Start of Extract

Protein engineering of δ-endotoxins of Bacillus thuringiensisa

Abstract

Bacillus thuringiensis (Bt) is a valuable environment-friendly biopesticide, which occupies 90% of the world biopesticide market. Its insecticidal properties are attributed to the presence of δ-endotoxins which are synthesized during the sporulation phase of the bacterium. δ-endotoxin or crystal toxin is a multi-domain protein molecule comprising of three distinct domains. Domain I is made of seven α -helices, domain II comprises three antiparallel β sheets, which are folded into loops and domain III is made of a β sandwich of two antiparallel  β strands. Molecular studies on the structure and functional properties of different δ-endotoxins revealed that the domain I by virtue of its membrane spanning hydrophobic and amphipathic α -helices is capable of forming pores in the cell membranes of the larval midgut. Domain II being hyper variable in nature determines the insecticidal specificity of a toxin and domain III is involved in varied functions like structural stability, ion channel gating, binding to Brush Border Membrane Vesicles and insecticidal specificity. Recent studies on toxin aggregation and interaction revealed that the three domains interact closely to bring about the insecticidal activity of Bt. In this review we describe the protein engineering studies conducted on different δ-endotoxins which led to an understanding of their molecular mode of action and construction of novel toxins with enhanced insecticidal activity and specificity.

End of Extract
Start of Given entries

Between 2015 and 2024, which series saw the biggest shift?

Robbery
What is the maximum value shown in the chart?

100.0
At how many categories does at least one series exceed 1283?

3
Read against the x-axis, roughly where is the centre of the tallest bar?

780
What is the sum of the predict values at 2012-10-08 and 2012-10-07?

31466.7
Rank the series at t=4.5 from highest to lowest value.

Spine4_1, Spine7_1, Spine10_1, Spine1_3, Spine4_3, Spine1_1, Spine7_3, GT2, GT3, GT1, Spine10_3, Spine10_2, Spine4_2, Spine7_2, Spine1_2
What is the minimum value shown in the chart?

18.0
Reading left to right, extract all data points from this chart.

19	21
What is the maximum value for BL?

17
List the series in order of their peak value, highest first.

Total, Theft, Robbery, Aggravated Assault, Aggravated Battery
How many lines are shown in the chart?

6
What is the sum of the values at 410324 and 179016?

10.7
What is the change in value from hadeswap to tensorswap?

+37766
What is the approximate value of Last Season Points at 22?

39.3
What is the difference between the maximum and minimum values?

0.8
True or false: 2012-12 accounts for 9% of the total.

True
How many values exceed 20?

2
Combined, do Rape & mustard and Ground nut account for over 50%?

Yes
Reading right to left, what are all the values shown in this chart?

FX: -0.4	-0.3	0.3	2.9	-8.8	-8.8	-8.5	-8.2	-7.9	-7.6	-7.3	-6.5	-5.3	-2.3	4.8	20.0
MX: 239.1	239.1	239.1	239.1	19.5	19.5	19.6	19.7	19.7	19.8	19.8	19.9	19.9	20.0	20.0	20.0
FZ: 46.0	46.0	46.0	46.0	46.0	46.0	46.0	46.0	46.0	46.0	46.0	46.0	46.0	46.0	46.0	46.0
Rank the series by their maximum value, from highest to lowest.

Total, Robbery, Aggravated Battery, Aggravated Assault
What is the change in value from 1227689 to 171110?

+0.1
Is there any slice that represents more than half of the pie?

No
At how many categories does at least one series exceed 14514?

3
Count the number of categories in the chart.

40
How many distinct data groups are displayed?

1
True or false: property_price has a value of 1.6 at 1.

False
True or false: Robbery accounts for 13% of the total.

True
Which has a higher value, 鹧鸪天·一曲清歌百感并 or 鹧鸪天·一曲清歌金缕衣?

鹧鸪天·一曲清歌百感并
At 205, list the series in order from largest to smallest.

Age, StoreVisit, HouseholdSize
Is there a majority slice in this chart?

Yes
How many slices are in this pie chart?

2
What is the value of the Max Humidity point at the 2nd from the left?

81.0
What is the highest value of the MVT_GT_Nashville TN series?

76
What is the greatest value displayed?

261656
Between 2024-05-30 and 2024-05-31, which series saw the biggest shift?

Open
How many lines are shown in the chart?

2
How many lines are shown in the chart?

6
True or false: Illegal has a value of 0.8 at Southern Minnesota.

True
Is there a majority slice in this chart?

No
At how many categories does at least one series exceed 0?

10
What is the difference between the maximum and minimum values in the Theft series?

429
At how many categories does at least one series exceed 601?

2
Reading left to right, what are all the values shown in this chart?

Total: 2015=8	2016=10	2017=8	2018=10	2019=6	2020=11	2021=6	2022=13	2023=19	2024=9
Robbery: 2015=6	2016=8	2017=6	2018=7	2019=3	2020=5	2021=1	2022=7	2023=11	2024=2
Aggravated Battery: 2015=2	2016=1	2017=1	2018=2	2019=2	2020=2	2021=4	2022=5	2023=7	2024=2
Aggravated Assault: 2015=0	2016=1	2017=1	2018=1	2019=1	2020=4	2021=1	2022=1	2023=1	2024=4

End of Given entries

_What is needed_. Decide whether each statement agrees with the abstract on Bacillus thuringiensis δ-endotoxins: (a) Domain I consists of seven α-helices; (b) δ-endotoxins are produced during the vegetative growth phase of the bacterium; (c) Bt holds about half of the world biopesticide market. Answer yes or no for each, quoting the deciding words from the abstract. This material has no connection to the abstract.

_Answer below_.
(a) Yes: "Domain I is made of seven α -helices"
(b) No: "synthesized during the sporulation phase of the bacterium"
(c) No: "occupies 90% of the world biopesticide market"